Southern Man

Wednesday, May 23, 2012

Facebook and GM

A couple of years ago we saw the government-backed GM IPO; it was (at the time) the largest IPO ever for an American company. 

Last week we saw the somewhat larger Facebook IPO (apparently these days virtual farm equipment is more valuable than the real thing) and the subsequent slide in price and scandal and lawsuits

So Facebook opens at $38 and now trades at $32, a loss of about 20%, and the press is in an uproar. But GM opened at $33 and now trades at $22 - a 33% drop - and the press is silent. To be fair, twenty percent of Facebook might be worth valued at more than a third of GM. And that's just screwed up, right there - real machines ought to be worth more than virtual ones. Then again, Southern Man just paid $2 to download levels for a tower defense game on his iPad. If a few tens of thousands of other people did the same, some programmer was able to create the value of a new car with a few week's effort.
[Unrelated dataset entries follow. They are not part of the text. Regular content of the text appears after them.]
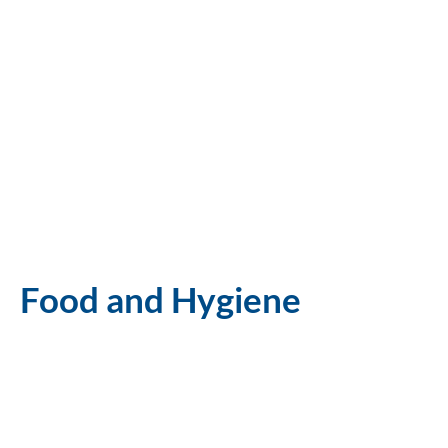
Food and Hygiene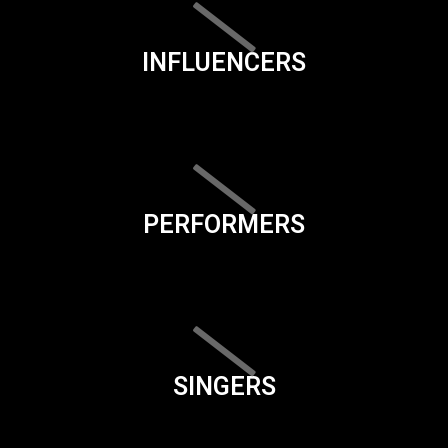
INFLUENCERS
PERFORMERS
SINGERS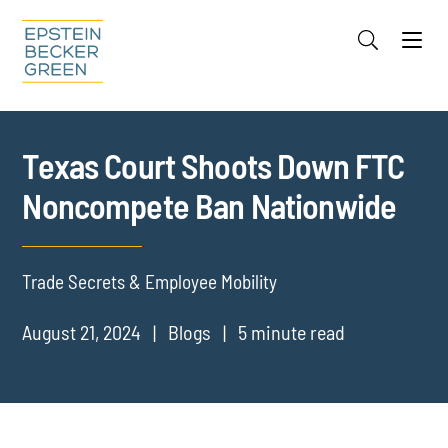
Jump to Page
Main Content
Main Menu
Cookie Settings
Texas Court Shoots Down FTC
Noncompete Ban Nationwide
Trade Secrets & Employee Mobility
August 21, 2024
Blogs
5 minute read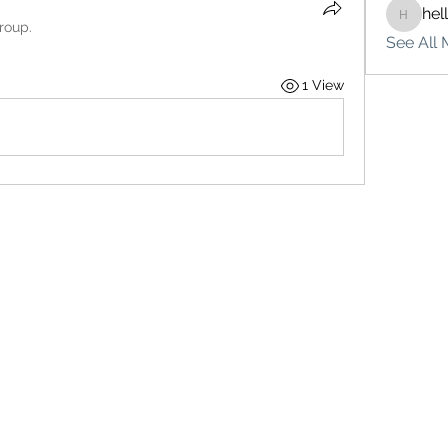
hel
hello75
roup.
See All 
1 View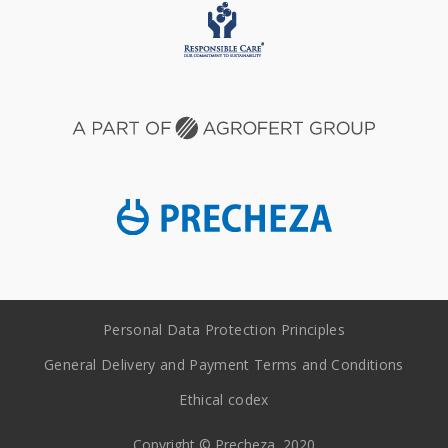
Personal Data Protection Principles
General Delivery and Payment Terms and Conditions
Ethical codex
Copyright © Precheza, 2020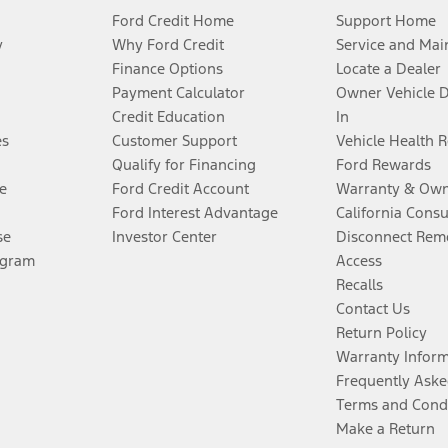
Ford Credit Home
Support Home
y
Why Ford Credit
Service and Mai
Finance Options
Locate a Dealer
Payment Calculator
Owner Vehicle 
Credit Education
In
es
Customer Support
Vehicle Health 
Qualify for Financing
Ford Rewards
e
Ford Credit Account
Warranty & Own
Ford Interest Advantage
California Cons
se
Investor Center
Disconnect Remo
ogram
Access
Recalls
Contact Us
Return Policy
Warranty Infor
Frequently Aske
Terms and Cond
Make a Return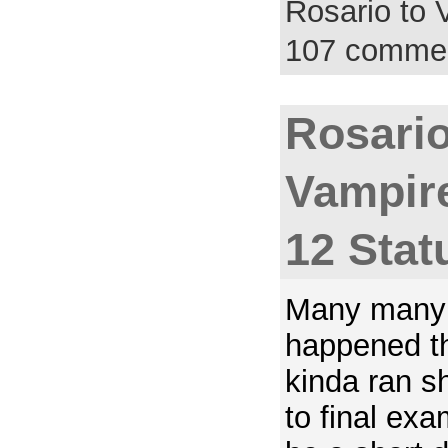
Rosario to
107 comme
Rosario
Vampir
12 Stat
Many many 
happened t
kinda ran s
to final exa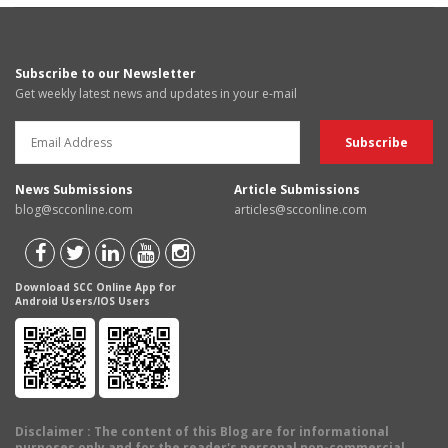
Subscribe to our Newsletter
Get weekly latest news and updates in your e-mail
News Submissions
Article Submissions
blog@scconline.com
articles@scconline.com
Download SCC Online App for
Android Users/IOS Users
Disclaimer
: The content of this Blog are for informational
purposes only and for the reader's personal non-commercial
But as Mickey Kaus points out, it's evil when private companies rip off their private investors - thus the uproar - but when the United States Government takes us for a ride it's just fine.

Now, Southern Man was openly skeptical of the Facebook IPO from the beginning. Why would a social-networking site be worth that much money? But he scoffed at the Google IPO as well and we all know how that went; opened at $85, closed that day about 15% up, and slowly and steadily climbed into the neighborhood of $600 per share (which is actually down from a peak around $800 a year or so ago). Not bad for five years. What was the difference? Google was (and is) a scaleable revenue machine. Facebook is not.

The moral of this story is don't take investment advice from Southern Man, who simply plugs away at his stock-based retirement account (which gives him a 40% gain up front from employer matching) and hopes that the market hangs on for a few more years 'till he can pull it out without a big tax penalty and move into a potato economy.